Même la peinture abstraite la plus inventive, qu’elle fasse référence à quelque chose qui existait auparavant ou non, une fois peinte, se réfère immédiatement à elle-même. C’est le paradoxe linguistique inévitable du mot abstrait. Une fois que quelque chose existe, il est objectif. Prenons par exemple le travail de Sean Scully. Se termine cette semaine, le 1er juillet, à la galerie Cheim & Read dans le Queens, New York, une exposition des peintures superposées et à motifs de Scully des années 1970. Ces œuvres présentent des grilles sur des grilles recouvertes de couches supplémentaires de grilles. Elles sont qualifiées d’abstraites, mais elles ont été peintes à une époque où les grilles étaient courantes dans l’abstraction.
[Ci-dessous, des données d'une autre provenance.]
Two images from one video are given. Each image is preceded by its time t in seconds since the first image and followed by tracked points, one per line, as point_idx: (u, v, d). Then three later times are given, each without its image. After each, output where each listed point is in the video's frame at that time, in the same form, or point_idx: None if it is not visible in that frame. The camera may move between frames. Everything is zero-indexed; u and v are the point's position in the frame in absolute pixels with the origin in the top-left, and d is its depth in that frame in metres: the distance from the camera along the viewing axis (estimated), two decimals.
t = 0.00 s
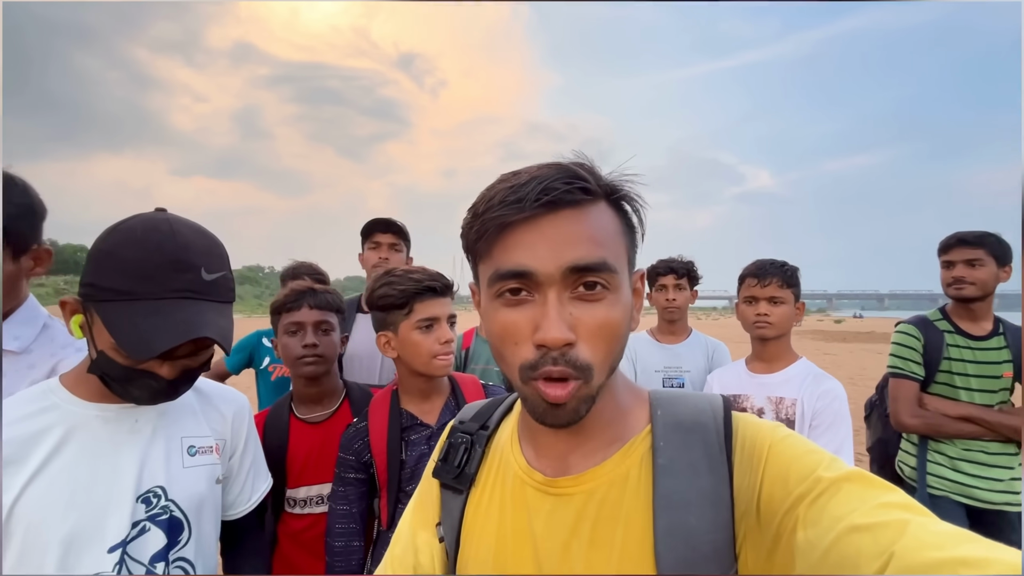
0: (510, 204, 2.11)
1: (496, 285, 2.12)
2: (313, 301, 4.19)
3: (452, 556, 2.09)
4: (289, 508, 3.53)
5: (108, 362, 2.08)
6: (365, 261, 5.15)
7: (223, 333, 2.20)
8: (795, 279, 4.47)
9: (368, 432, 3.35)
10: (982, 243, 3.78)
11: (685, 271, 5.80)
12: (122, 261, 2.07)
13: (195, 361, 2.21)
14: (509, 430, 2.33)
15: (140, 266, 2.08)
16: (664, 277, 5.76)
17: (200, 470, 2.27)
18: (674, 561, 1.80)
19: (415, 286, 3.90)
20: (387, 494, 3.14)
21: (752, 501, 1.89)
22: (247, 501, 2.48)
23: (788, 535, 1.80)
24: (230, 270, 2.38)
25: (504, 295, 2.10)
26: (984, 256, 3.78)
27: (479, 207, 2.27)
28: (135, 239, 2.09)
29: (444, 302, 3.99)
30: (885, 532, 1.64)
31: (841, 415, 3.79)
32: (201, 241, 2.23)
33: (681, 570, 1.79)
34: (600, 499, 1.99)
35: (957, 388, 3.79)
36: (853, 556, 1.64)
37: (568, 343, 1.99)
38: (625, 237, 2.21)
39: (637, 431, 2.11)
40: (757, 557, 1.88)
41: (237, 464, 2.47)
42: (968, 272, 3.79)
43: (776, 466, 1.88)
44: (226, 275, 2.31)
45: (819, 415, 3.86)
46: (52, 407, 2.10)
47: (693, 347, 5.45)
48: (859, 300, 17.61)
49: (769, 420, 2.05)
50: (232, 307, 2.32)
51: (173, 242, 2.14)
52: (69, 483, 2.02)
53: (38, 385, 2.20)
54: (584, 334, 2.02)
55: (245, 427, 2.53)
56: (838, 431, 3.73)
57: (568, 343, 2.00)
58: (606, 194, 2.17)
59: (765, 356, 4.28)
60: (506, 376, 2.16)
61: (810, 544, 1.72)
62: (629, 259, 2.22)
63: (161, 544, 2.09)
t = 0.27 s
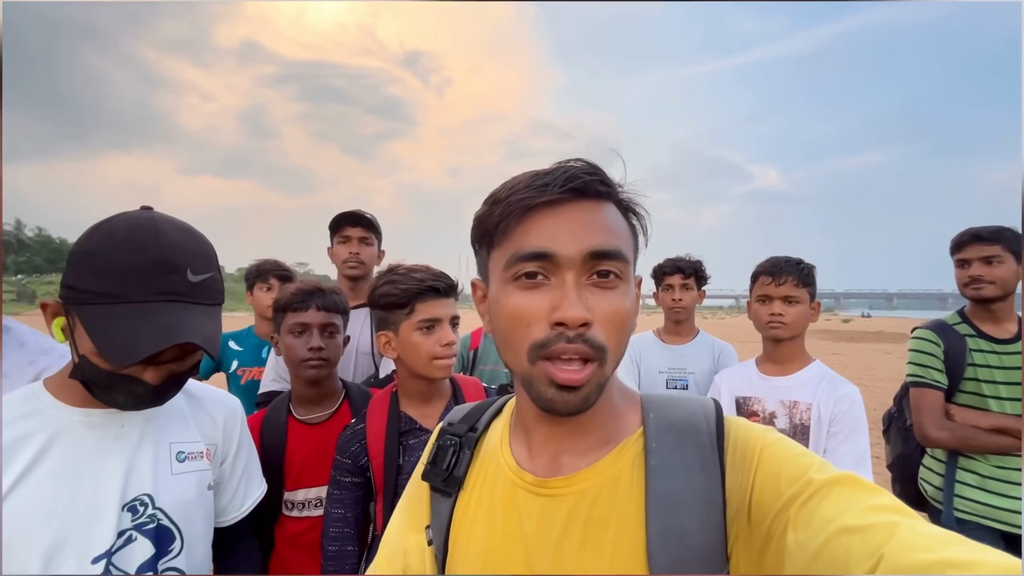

Mais quel que soit leur nom, elles sont hypnotiques. Chaque peinture attire le regard profondément dans un monde exaltant de profondeur, de couleur et d’espace. Elles ne cherchent pas à créer quelque chose de nouveau, ni même à abstraire quelque chose d’ancien. Elles existent simplement. Elles sont ouvertes. Que vous les appeliez abstraites ou non est sans importance.
Peut-être qu’en tant qu’amateurs d’art, collectionneurs et créateurs, ce qui devrait vraiment compter n’est pas de savoir si quelque chose fait référence à la réalité ou non, car sous pression, nous trouverions probablement tous difficile de définir ce qu’est exactement la réalité. Considérez le travail du peintre chinois contemporain Mao Lizi, dont les peintures à l’huile Fleur Ambiguë sont visibles à la galerie Pékin Fine Arts de Hong Kong jusqu’au 10 août 2016. L’annonce de la galerie pour l’exposition de Lizi, intitulée Un rêve d’oisiveté, porte ce sentiment poétique : Mon cœur vit un rêve errant, et le reste s’évapore dans le vent d’automne. Cela résume peut-être le mieux notre tentative de démêler si l’abstraction, la réalité, ou quoi que ce soit d’autre existe vraiment, ou si tout cela n’est qu’une tentative vaine de qualifier et quantifier l’essence insaisissable de notre existence. Lizi ne qualifie pas ses fleurs d’abstraites, mais d’ambiguës. Peut-être est-ce un meilleur mot. L’art abstrait est un art ambigu. Toute tentative de le définir, de le restreindre ou de le confiner s’évapore dans le vent.